Jemel Johnson could well go down in a niche bit of Berkshire footballing history on Saturday when Binfield walk out at Wembley.
The attacker was a 70th minute substitute for Jordan Brown when Thatcham Town lifter the FA Vase in 2018 after Shane Cooper-Clark scored the only goal of the game from the penalty spot and Binfield, along with the Kingfishers are the only two sides from the Royal County to ever reach the final in its 47 year history.
Whether Johnson gets on the field or not, his experience will be invaluable to a squad that – while not inexperienced in itself – hasn’t necessarily walked out at Wembley Stadium in a national televised final, and he’ll certainly be ready.
Johnson – who has spent nearly seven seasons with the Moles in two spells – said: “The players have asked me for advice, what to expect, I don’t say much because I can tell them, but the feeling itself when you get there is 100 times better. You’re an amateur footballer playing at Wembley.
“It’s nerve wracking, the build up, all of it, but when you cross that line, it’s a football and a goal at either end. In 2018 I was nervous, but when I was subbed on, the moment I crossed that white line it was just another game of football. It’s surreal but that’s what it is!”
On Tuesday morning, the experienced forward was on hand to help chairman Bob Bacon unveil a special structure build by BBC Radio Berkshire listeners in the village: “I was brought out for the opening ceremony of Moles on the Roundabout, it was great though wasn’t it? It’s quite striking!
“There were actually a lot of people there, the chairman Bob Bacon, Parish Councillors, BBC Berkshire obviously and lots of people passing by on the school run.
“I only live in Bracknell so it’s been brilliant to see. When Thatcham made the final there wasn’t so much going on in the town, there was lots on social media and we had a media day at the club but no radio or anything like that.
“It’s a crazy thought to know I might represent both Berkshire clubs to have made the final. We won’t be told the squad though until Saturday, that’s standard practice though.”
Much has been made of the togetherness of the Binfield squad, pounding the motorways up and down the country, hunting down the Vase Final and Johnson says it is something that was key in the Thatcham side as well: “Both these experiences have been different, with Thatcham and Binfield, but the thing that is the same is the togetherness of the squad, that’s what gets you through going a goal down, penalty shootouts. You are prepared to put that extra yard in for your mates.”
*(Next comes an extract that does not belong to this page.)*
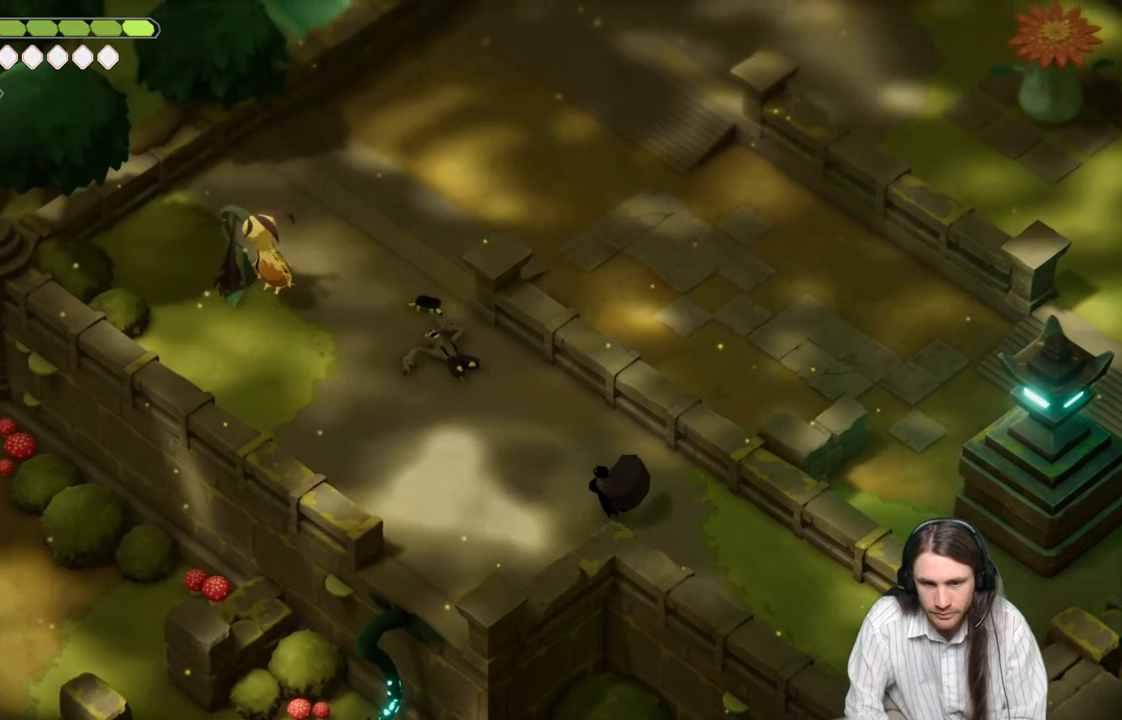
{"buttons": [], "left_stick": "up-left", "right_stick": "center", "events": [[33, "B", "down"], [217, "B", "up"], [417, "right_stick", "center"]]}
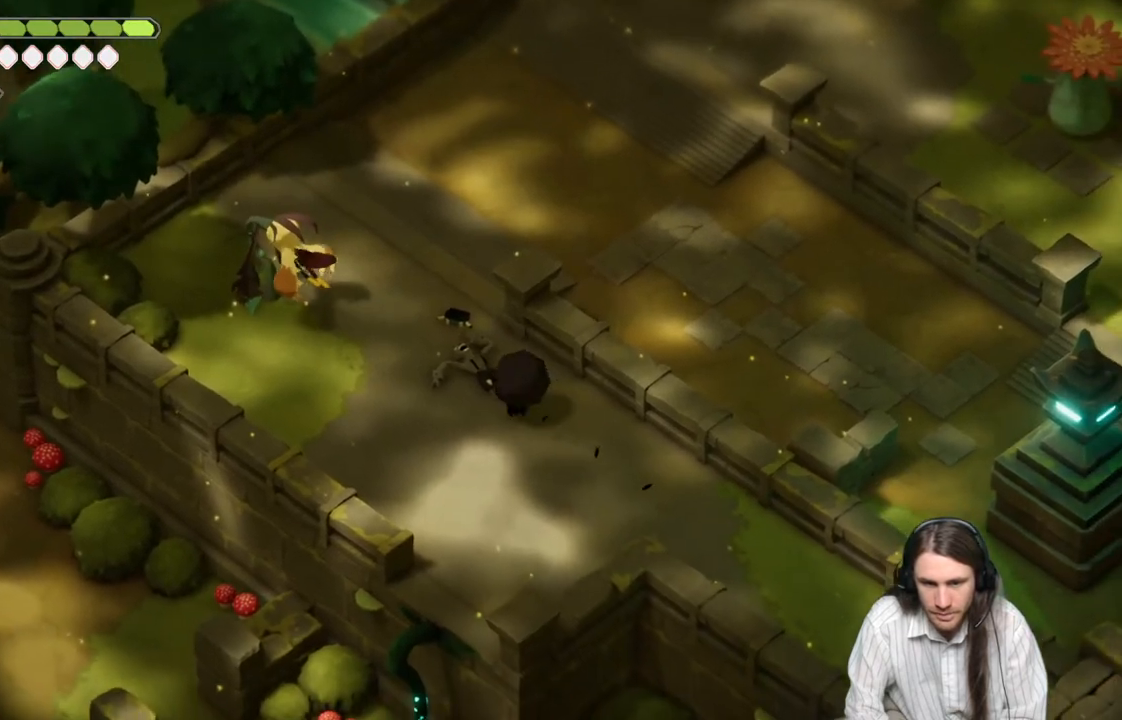
{"buttons": [], "left_stick": "right", "right_stick": "center", "events": [[367, "L1", "down"], [400, "left_stick", "right"], [450, "L1", "up"]]}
“It’s a bit of a brotherhood, especially all those away journeys. It’s not an 11 or a 16, it is everyone inside and outside the squad.
“I’ve been outside the squad at times this season, I’ve been on the bench and it’s important we’re with the squad. I have to say, Phil Veal who’s travelled with us but not made the squad at times, he’s often the loudest, offering encouragement. That’s what marks out together teams, whether you’re in or out of the squad, that you are there for the team.
“Of course any player wants to play as much as they can, at 34 though I’m coming to the end and I have to accept I’m not going to play 90 minutes every week. I take a different role, but I am there and I am ready if I’m needed.
“That role? I have to motivate the players on the bench with me, the absolute most important thing in this competition is that we win and progress together.
“In some respects, this time around I am more relaxed, but when Broomey stepped up to take that penalty I was shaking! Probably because it was a shootout but this time feels just as good but what makes it more enjoyable now is I am seeing the others experience what I did that first time.”
Jemel’s first spell at the club tied in with a bit of a Hill Farm Lane baby-boom, but it’s something that’s been brought in to focus with Wembley on the horizon again and Johnson and his partner now having a second child: “I was part of the Binfield baby-boom, me, James Suarez, Garry Calloway and Paul Shone all had babies around the same time. I actually found the interview we did on BBC Berkshire the other day and listened back.
“Part of why I’ve carried on playing was my missus and I had a second child, but he wouldn’t have gotten to see me play whereas my eldest had seen his dad walkout at Wembley. It’s funny, because now they can both say that!
“I’ve just started coaching at Binfield, coaching the under 8s, shows how long ago that baby-boom was!”